TASK STATEMENT:
Go through the material and copy each line that includes "Japanese".

THE INPUT:
*-*-*
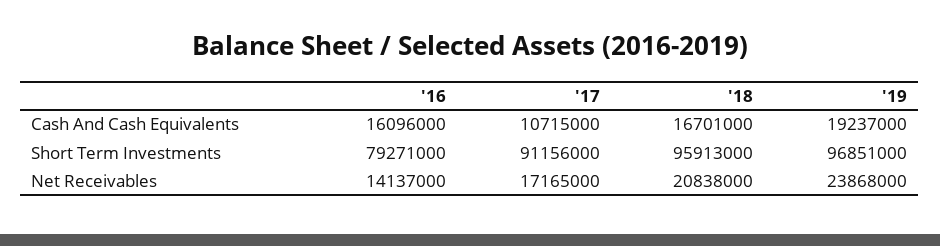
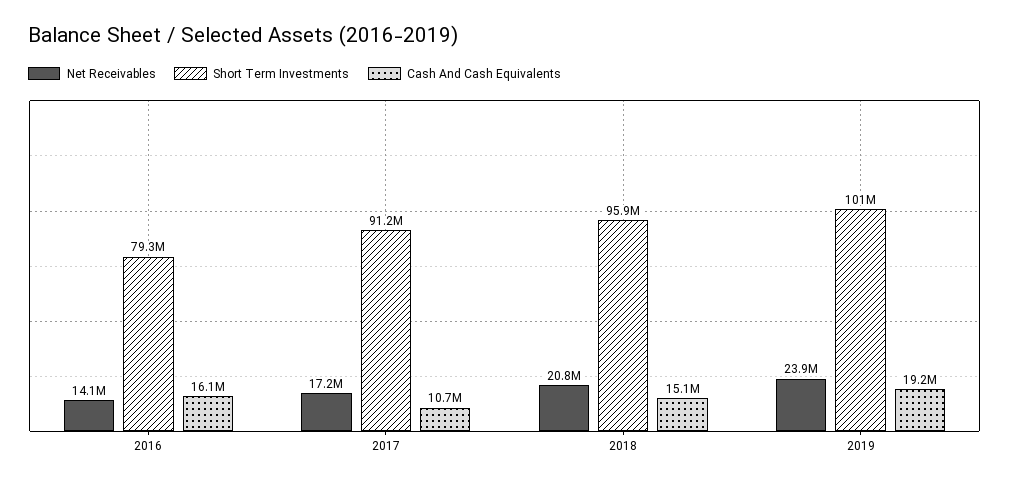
  {
    "Cash And Cash Equivalents": {
      "'16": 16096000,
      "'17": 10715000,
-     "'18": 16701000,
+     "'18": 15100000,
      "'19": 19237000
    },
    "Short Term Investments": {
      "'16": 79271000,
      "'17": 91156000,
      "'18": 95913000,
-     "'19": 96851000
+     "'19": 101000000
    },
    "Net Receivables": {
      "'16": 14137000,
      "'17": 17165000,
      "'18": 20838000,
      "'19": 23868000
    }
  }

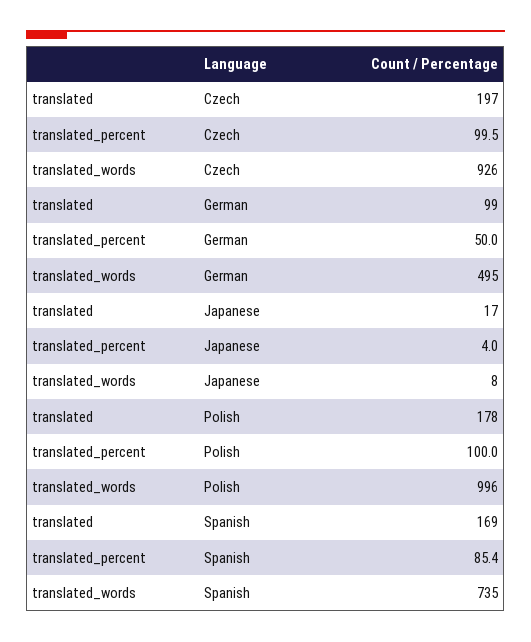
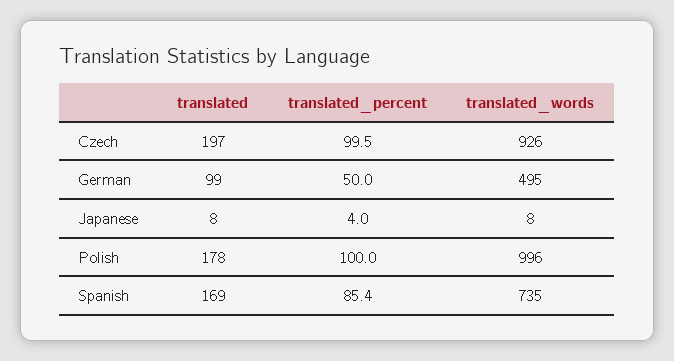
  {
    "translated": {
      "Czech": 197,
      "German": 99,
-     "Japanese": 17,
+     "Japanese": 8,
      "Polish": 178,
      "Spanish": 169
    },
    "translated_percent": {
      "Czech": 99.5,
      "German": 50,
      "Japanese": 4,
      "Polish": 100,
      "Spanish": 85.4
    },
    "translated_words": {
      "Czech": 926,
      "German": 495,
      "Japanese": 8,
      "Polish": 996,
      "Spanish": 735
    }
  }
*-*-*
ANSWER SECTION:
-     "Japanese": 17,
+     "Japanese": 8,
      "Japanese": 4,
      "Japanese": 8,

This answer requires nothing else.